**EXERCISE GOAL:** Write the data out again in full, with no departure from the original.

**EXERCISE DATA:**
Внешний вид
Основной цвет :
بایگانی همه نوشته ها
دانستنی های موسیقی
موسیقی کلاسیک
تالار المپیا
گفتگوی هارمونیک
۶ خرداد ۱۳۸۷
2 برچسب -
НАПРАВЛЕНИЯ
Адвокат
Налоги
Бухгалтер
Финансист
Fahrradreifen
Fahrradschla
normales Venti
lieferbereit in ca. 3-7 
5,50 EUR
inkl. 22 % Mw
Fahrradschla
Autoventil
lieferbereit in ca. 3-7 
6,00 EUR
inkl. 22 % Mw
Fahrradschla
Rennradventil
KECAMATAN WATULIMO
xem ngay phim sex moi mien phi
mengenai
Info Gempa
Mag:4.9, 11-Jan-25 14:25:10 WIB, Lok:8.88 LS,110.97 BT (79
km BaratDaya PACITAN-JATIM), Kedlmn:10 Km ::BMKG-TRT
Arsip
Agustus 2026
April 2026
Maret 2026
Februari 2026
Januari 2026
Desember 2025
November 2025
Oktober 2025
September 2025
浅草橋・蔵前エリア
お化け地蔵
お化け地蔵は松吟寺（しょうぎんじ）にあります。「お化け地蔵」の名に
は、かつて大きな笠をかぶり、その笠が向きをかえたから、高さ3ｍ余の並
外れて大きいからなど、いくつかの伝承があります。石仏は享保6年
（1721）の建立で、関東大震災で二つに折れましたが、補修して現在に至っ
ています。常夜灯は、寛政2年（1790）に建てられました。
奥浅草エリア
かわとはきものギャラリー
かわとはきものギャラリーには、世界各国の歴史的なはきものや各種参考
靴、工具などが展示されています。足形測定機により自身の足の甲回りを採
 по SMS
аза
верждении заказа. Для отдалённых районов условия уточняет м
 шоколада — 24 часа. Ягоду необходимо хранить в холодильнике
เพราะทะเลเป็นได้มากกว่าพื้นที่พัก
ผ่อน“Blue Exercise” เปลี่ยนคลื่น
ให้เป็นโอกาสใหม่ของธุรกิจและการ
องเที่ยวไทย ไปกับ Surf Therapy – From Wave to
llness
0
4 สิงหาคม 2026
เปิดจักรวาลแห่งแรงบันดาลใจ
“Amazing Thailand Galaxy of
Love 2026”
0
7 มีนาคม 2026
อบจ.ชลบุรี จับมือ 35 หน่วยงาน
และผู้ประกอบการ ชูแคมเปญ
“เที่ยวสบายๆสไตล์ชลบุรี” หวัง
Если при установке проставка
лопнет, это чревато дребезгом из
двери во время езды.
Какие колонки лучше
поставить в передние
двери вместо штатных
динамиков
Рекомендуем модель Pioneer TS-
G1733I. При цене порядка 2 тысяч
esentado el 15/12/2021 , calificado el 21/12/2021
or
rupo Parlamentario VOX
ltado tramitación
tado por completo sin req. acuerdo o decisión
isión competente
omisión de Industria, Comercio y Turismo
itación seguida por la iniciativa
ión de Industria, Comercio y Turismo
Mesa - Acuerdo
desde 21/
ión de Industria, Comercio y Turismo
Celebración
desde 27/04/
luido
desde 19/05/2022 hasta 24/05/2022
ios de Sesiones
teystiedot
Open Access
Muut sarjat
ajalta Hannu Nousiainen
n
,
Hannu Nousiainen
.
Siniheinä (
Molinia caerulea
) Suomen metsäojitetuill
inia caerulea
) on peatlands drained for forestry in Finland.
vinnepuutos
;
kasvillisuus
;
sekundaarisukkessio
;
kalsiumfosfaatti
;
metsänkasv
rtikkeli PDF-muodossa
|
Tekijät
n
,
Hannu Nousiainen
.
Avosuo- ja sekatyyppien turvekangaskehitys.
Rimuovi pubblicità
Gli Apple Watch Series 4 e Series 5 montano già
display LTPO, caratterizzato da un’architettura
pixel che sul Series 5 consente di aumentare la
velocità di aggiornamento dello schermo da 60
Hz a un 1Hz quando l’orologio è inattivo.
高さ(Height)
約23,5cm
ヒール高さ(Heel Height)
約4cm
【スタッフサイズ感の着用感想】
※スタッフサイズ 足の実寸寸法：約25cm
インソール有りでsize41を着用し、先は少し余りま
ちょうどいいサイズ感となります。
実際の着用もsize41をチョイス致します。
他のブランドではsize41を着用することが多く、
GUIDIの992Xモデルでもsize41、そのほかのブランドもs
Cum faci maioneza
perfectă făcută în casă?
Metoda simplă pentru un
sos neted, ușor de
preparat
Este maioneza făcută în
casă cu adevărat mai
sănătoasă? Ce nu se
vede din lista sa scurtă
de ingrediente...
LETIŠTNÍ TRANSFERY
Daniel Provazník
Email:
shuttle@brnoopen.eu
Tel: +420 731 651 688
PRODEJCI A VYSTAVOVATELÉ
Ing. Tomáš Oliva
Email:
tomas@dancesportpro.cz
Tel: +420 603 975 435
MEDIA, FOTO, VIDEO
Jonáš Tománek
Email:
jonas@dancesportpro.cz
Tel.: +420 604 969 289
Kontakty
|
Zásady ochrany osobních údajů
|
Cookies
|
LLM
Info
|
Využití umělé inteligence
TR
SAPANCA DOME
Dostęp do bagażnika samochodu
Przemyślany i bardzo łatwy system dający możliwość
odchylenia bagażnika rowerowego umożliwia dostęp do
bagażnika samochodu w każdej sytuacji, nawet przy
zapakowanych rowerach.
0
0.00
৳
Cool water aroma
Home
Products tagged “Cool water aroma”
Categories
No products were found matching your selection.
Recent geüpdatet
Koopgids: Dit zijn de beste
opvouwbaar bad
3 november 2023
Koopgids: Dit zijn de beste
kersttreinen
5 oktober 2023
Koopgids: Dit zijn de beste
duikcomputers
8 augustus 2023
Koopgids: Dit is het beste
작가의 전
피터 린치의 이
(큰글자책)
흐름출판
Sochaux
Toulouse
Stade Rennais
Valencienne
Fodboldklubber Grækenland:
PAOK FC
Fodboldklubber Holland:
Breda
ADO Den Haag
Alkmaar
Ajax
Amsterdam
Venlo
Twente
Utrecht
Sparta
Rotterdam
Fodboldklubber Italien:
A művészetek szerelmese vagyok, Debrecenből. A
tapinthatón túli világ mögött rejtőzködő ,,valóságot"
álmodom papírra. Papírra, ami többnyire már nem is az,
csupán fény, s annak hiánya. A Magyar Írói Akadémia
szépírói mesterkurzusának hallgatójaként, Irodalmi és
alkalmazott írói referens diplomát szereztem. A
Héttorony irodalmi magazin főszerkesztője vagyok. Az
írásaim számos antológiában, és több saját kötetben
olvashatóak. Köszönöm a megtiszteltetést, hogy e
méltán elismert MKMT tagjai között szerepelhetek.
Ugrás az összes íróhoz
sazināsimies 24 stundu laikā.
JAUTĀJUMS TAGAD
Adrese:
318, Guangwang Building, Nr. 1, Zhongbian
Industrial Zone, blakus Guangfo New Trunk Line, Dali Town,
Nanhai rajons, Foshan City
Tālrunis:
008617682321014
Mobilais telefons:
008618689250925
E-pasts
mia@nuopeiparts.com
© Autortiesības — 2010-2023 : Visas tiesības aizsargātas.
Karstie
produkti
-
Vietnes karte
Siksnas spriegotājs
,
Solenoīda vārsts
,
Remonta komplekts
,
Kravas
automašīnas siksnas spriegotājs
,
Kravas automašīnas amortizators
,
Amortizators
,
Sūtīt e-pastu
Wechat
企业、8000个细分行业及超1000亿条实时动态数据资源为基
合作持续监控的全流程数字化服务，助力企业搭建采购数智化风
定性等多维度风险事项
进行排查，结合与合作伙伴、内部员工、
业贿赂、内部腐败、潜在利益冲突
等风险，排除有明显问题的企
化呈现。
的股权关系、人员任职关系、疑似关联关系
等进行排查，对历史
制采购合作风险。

**COMPLETED TASK:**
Внешний вид
Основной цвет :
بایگانی همه نوشته ها
دانستنی های موسیقی
موسیقی کلاسیک
تالار المپیا
گفتگوی هارمونیک
۶ خرداد ۱۳۸۷
2 برچسب -
НАПРАВЛЕНИЯ
Адвокат
Налоги
Бухгалтер
Финансист
Fahrradreifen
Fahrradschla
normales Venti
lieferbereit in ca. 3-7 
5,50 EUR
inkl. 22 % Mw
Fahrradschla
Autoventil
lieferbereit in ca. 3-7 
6,00 EUR
inkl. 22 % Mw
Fahrradschla
Rennradventil
KECAMATAN WATULIMO
xem ngay phim sex moi mien phi
mengenai
Info Gempa
Mag:4.9, 11-Jan-25 14:25:10 WIB, Lok:8.88 LS,110.97 BT (79
km BaratDaya PACITAN-JATIM), Kedlmn:10 Km ::BMKG-TRT
Arsip
Agustus 2026
April 2026
Maret 2026
Februari 2026
Januari 2026
Desember 2025
November 2025
Oktober 2025
September 2025
浅草橋・蔵前エリア
お化け地蔵
お化け地蔵は松吟寺（しょうぎんじ）にあります。「お化け地蔵」の名に
は、かつて大きな笠をかぶり、その笠が向きをかえたから、高さ3ｍ余の並
外れて大きいからなど、いくつかの伝承があります。石仏は享保6年
（1721）の建立で、関東大震災で二つに折れましたが、補修して現在に至っ
ています。常夜灯は、寛政2年（1790）に建てられました。
奥浅草エリア
かわとはきものギャラリー
かわとはきものギャラリーには、世界各国の歴史的なはきものや各種参考
靴、工具などが展示されています。足形測定機により自身の足の甲回りを採
 по SMS
аза
верждении заказа. Для отдалённых районов условия уточняет м
 шоколада — 24 часа. Ягоду необходимо хранить в холодильнике
เพราะทะเลเป็นได้มากกว่าพื้นที่พัก
ผ่อน“Blue Exercise” เปลี่ยนคลื่น
ให้เป็นโอกาสใหม่ของธุรกิจและการ
องเที่ยวไทย ไปกับ Surf Therapy – From Wave to
llness
0
4 สิงหาคม 2026
เปิดจักรวาลแห่งแรงบันดาลใจ
“Amazing Thailand Galaxy of
Love 2026”
0
7 มีนาคม 2026
อบจ.ชลบุรี จับมือ 35 หน่วยงาน
และผู้ประกอบการ ชูแคมเปญ
“เที่ยวสบายๆสไตล์ชลบุรี” หวัง
Если при установке проставка
лопнет, это чревато дребезгом из
двери во время езды.
Какие колонки лучше
поставить в передние
двери вместо штатных
динамиков
Рекомендуем модель Pioneer TS-
G1733I. При цене порядка 2 тысяч
esentado el 15/12/2021 , calificado el 21/12/2021
or
rupo Parlamentario VOX
ltado tramitación
tado por completo sin req. acuerdo o decisión
isión competente
omisión de Industria, Comercio y Turismo
itación seguida por la iniciativa
ión de Industria, Comercio y Turismo
Mesa - Acuerdo
desde 21/
ión de Industria, Comercio y Turismo
Celebración
desde 27/04/
luido
desde 19/05/2022 hasta 24/05/2022
ios de Sesiones
teystiedot
Open Access
Muut sarjat
ajalta Hannu Nousiainen
n
,
Hannu Nousiainen
.
Siniheinä (
Molinia caerulea
) Suomen metsäojitetuill
inia caerulea
) on peatlands drained for forestry in Finland.
vinnepuutos
;
kasvillisuus
;
sekundaarisukkessio
;
kalsiumfosfaatti
;
metsänkasv
rtikkeli PDF-muodossa
|
Tekijät
n
,
Hannu Nousiainen
.
Avosuo- ja sekatyyppien turvekangaskehitys.
Rimuovi pubblicità
Gli Apple Watch Series 4 e Series 5 montano già
display LTPO, caratterizzato da un’architettura
pixel che sul Series 5 consente di aumentare la
velocità di aggiornamento dello schermo da 60
Hz a un 1Hz quando l’orologio è inattivo.
高さ(Height)
約23,5cm
ヒール高さ(Heel Height)
約4cm
【スタッフサイズ感の着用感想】
※スタッフサイズ 足の実寸寸法：約25cm
インソール有りでsize41を着用し、先は少し余りま
ちょうどいいサイズ感となります。
実際の着用もsize41をチョイス致します。
他のブランドではsize41を着用することが多く、
GUIDIの992Xモデルでもsize41、そのほかのブランドもs
Cum faci maioneza
perfectă făcută în casă?
Metoda simplă pentru un
sos neted, ușor de
preparat
Este maioneza făcută în
casă cu adevărat mai
sănătoasă? Ce nu se
vede din lista sa scurtă
de ingrediente...
LETIŠTNÍ TRANSFERY
Daniel Provazník
Email:
shuttle@brnoopen.eu
Tel: +420 731 651 688
PRODEJCI A VYSTAVOVATELÉ
Ing. Tomáš Oliva
Email:
tomas@dancesportpro.cz
Tel: +420 603 975 435
MEDIA, FOTO, VIDEO
Jonáš Tománek
Email:
jonas@dancesportpro.cz
Tel.: +420 604 969 289
Kontakty
|
Zásady ochrany osobních údajů
|
Cookies
|
LLM
Info
|
Využití umělé inteligence
TR
SAPANCA DOME
Dostęp do bagażnika samochodu
Przemyślany i bardzo łatwy system dający możliwość
odchylenia bagażnika rowerowego umożliwia dostęp do
bagażnika samochodu w każdej sytuacji, nawet przy
zapakowanych rowerach.
0
0.00
৳
Cool water aroma
Home
Products tagged “Cool water aroma”
Categories
No products were found matching your selection.
Recent geüpdatet
Koopgids: Dit zijn de beste
opvouwbaar bad
3 november 2023
Koopgids: Dit zijn de beste
kersttreinen
5 oktober 2023
Koopgids: Dit zijn de beste
duikcomputers
8 augustus 2023
Koopgids: Dit is het beste
작가의 전
피터 린치의 이
(큰글자책)
흐름출판
Sochaux
Toulouse
Stade Rennais
Valencienne
Fodboldklubber Grækenland:
PAOK FC
Fodboldklubber Holland:
Breda
ADO Den Haag
Alkmaar
Ajax
Amsterdam
Venlo
Twente
Utrecht
Sparta
Rotterdam
Fodboldklubber Italien:
A művészetek szerelmese vagyok, Debrecenből. A
tapinthatón túli világ mögött rejtőzködő ,,valóságot"
álmodom papírra. Papírra, ami többnyire már nem is az,
csupán fény, s annak hiánya. A Magyar Írói Akadémia
szépírói mesterkurzusának hallgatójaként, Irodalmi és
alkalmazott írói referens diplomát szereztem. A
Héttorony irodalmi magazin főszerkesztője vagyok. Az
írásaim számos antológiában, és több saját kötetben
olvashatóak. Köszönöm a megtiszteltetést, hogy e
méltán elismert MKMT tagjai között szerepelhetek.
Ugrás az összes íróhoz
sazināsimies 24 stundu laikā.
JAUTĀJUMS TAGAD
Adrese:
318, Guangwang Building, Nr. 1, Zhongbian
Industrial Zone, blakus Guangfo New Trunk Line, Dali Town,
Nanhai rajons, Foshan City
Tālrunis:
008617682321014
Mobilais telefons:
008618689250925
E-pasts
mia@nuopeiparts.com
© Autortiesības — 2010-2023 : Visas tiesības aizsargātas.
Karstie
produkti
-
Vietnes karte
Siksnas spriegotājs
,
Solenoīda vārsts
,
Remonta komplekts
,
Kravas
automašīnas siksnas spriegotājs
,
Kravas automašīnas amortizators
,
Amortizators
,
Sūtīt e-pastu
Wechat
企业、8000个细分行业及超1000亿条实时动态数据资源为基
合作持续监控的全流程数字化服务，助力企业搭建采购数智化风
定性等多维度风险事项
进行排查，结合与合作伙伴、内部员工、
业贿赂、内部腐败、潜在利益冲突
等风险，排除有明显问题的企
化呈现。
的股权关系、人员任职关系、疑似关联关系
等进行排查，对历史
制采购合作风险。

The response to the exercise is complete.